You don’t have to look far to find a plethora of commentary on healthy eating. The data supports it too; eating fruit and vegetables is known to reduce chronic diseases such as obesity, diabetes and cardiovascular disease.
The World Health Organisation states that daily consumption of adequate fresh produce is critical to maintaining health and reducing ‘nutrition related non-communicable diseases’ – cancers, diabetes, cardiovascular disease and pulmonary conditions. The Federal Department of Health, in the 2015 Annual Report stated that poor diet is the leading health burden in Australia.
Yet despite the benefits being widely publicised, consumption of fruit and vegetables remains below the optimum for large proportions of the Australian population, particularly those with a low ‘socioeconomic position’. In fact, only 5 percent of the population consume the recommended daily portion of vegetables. Why? The perception that fruit and vegetables are too expensive, and alternative ‘energy dense, nutrient poor’ foods are cheaper.
So how can we overcome this?
It’s simple really.
Just grow your own.
Home gardening has often been suggested as a method to overcoming low consumption of vegetables, but no economic figures have been able to support this on a realistic scale before. I believed that cost-effective, nutritious, home-grown produce is an attainable reality for low socio-economic populations.
Over the course of a year, I monitored 26 different combinations of soil, plants and plant densities in small one metre squared modular gardens, comparing the total edible produce with the equivalent supermarket value. The study allowed me to examine production variables to determine the suitability of small scale gardens to supply a meaningful complement to a household’s nutrition demands.

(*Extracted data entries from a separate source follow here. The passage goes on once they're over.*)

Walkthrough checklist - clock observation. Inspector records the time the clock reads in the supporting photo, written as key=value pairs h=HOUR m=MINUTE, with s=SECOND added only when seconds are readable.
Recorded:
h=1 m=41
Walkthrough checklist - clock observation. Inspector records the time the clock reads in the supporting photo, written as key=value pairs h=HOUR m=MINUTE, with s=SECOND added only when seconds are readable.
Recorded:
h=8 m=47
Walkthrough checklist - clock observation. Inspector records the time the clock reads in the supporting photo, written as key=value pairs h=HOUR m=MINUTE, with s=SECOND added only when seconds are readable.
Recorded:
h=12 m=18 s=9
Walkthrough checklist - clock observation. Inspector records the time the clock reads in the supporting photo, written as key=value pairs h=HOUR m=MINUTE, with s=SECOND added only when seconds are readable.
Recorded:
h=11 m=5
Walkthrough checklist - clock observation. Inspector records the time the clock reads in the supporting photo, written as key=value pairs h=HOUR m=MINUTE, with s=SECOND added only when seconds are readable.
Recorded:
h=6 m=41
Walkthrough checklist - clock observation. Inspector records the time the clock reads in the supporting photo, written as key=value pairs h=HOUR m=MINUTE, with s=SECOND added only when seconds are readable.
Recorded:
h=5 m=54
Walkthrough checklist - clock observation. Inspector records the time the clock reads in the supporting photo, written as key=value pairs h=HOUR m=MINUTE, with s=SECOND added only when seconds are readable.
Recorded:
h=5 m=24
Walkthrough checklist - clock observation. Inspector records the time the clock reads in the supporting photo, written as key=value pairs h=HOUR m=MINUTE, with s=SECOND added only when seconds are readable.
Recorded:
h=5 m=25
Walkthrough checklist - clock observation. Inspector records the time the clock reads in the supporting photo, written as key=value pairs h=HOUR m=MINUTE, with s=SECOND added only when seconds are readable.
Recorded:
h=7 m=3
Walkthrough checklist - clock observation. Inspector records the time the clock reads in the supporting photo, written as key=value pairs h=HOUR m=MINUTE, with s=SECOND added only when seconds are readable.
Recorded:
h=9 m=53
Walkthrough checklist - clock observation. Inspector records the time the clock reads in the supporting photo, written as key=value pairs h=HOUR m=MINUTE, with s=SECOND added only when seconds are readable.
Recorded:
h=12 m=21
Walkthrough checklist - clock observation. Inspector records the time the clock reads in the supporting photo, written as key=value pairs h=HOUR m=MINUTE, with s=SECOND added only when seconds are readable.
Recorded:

It was found that by mixing standard potting mix soil with garden and kitchen waste was the most suitable growing medium, with a combination of leafy greens, beans and herbs producing a highly nutritious mixture of consumables. The process was foolproof, modules only needed watering three times a week! Leafy greens and herbs are particularly good plants for home gardening, as they can be grown under ‘cut and come again’ conditions.
Over time, this particular modular garden can save the grower 70c per day, over a year that’s more than $250. These savings are representative on money not spent at the supermarket on produce or other foodstuffs, while also increasing nutrient intake.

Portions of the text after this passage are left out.